Is is extremely problematic, on the other hand, if you use real people as active characters, that is, if you have real people do and say things in your novel that they haven't (verifyably) done or said in reality. It is problematic for two reasons:
Every person has a right to their own outward appearance and story. If you want to use their likeness in a publication, you have to ask their permission (and a literary description such as a name is a "likeness" in this sense, too). And if you want to narrate a part of their lives – and it doesn't matter if what you tell has happened or was made up –, you have to ask their permission, too. This is why you read in the newspaper that this or that film company has bought the right to make a movie of the life of a certain person.
Every portrayal of a real person, no matter how well-meaning and benign, can always be seen by that person of a misrepresentation of themselves.

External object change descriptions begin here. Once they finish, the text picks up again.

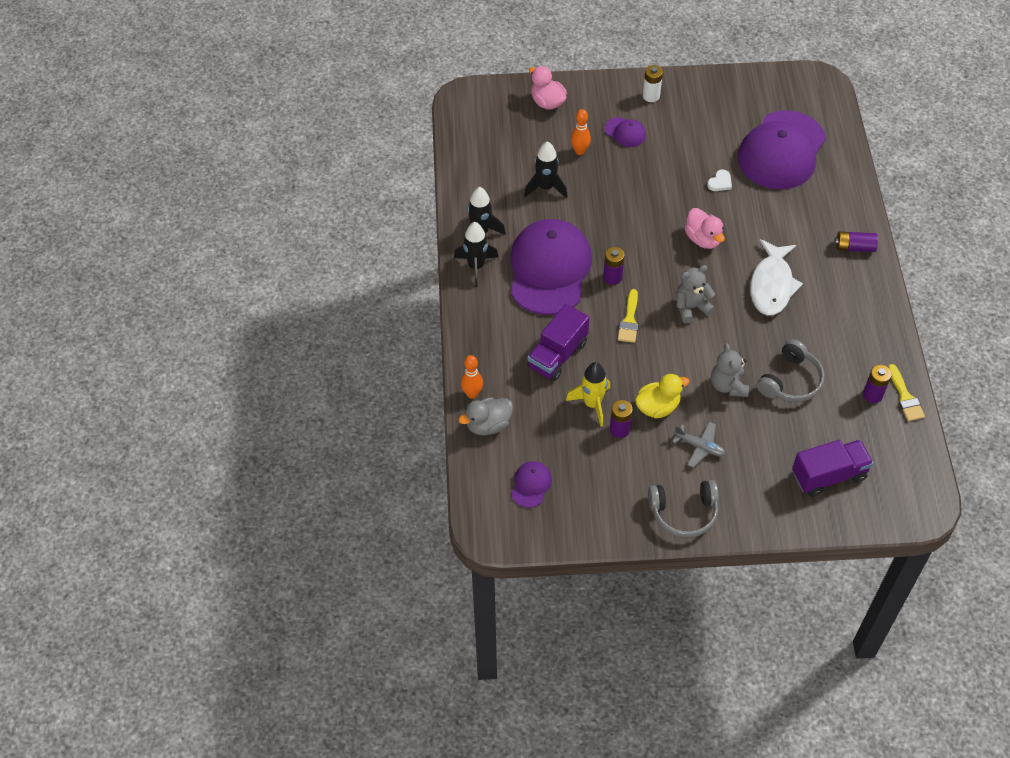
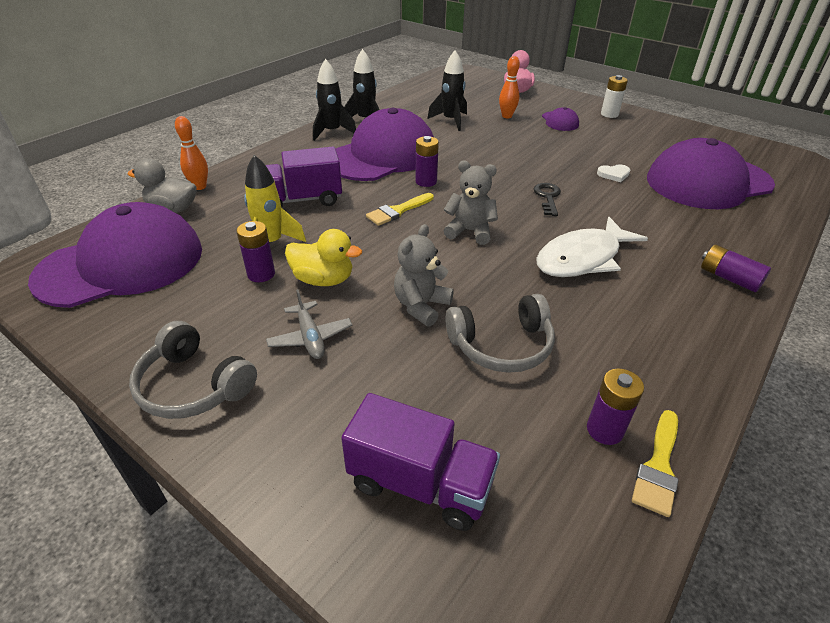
camera: 40 degrees right, 15 degrees down
(531, 485) = (122, 264): purple cap -> purple cap, size x2.39
(703, 239) = (547, 197): pink duck -> black key

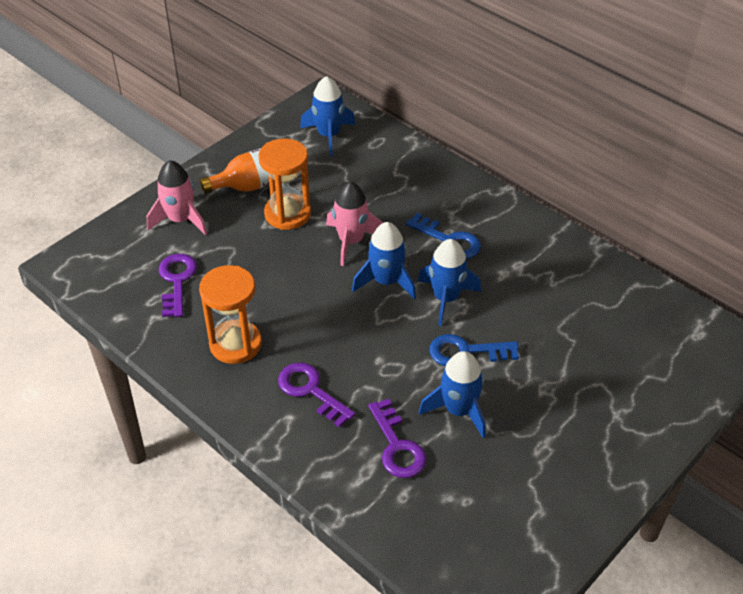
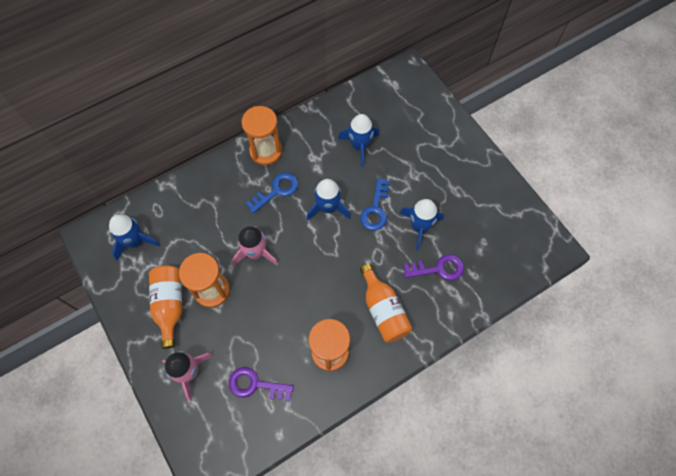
camera: 75 degrees left, 20 degrees up
(310, 391) = (383, 310): purple key -> orange bottle
(386, 281) = (302, 240): blue rocket -> blue rocket (360, 146)
(504, 217) = (266, 151): none -> orange hourglass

Authors, film makers, and other artists have faced court cases over both reasons. The easy way to avoid this is to use fictional presidents and other fictional celebrities.
There are, for example, many Hollywood movies in which the President of the United States plays some role, but it is invariably a fictional president who gives the order to attack the aliens or whatever. Real presidents only appear in movies about major historic events (such as the Kennedy assassination), and usually these presidents are no longer alive, that is, they are "historic persons".
In your case, using a fictional president doesn't affect your story at all, as your story is not about Trump, but about a certain kind of person in a certain kind of office, and just as crime writers don't have to use real detectives to show how a murderer is caught, you don't need a real president to show what a president might do wrong (or right).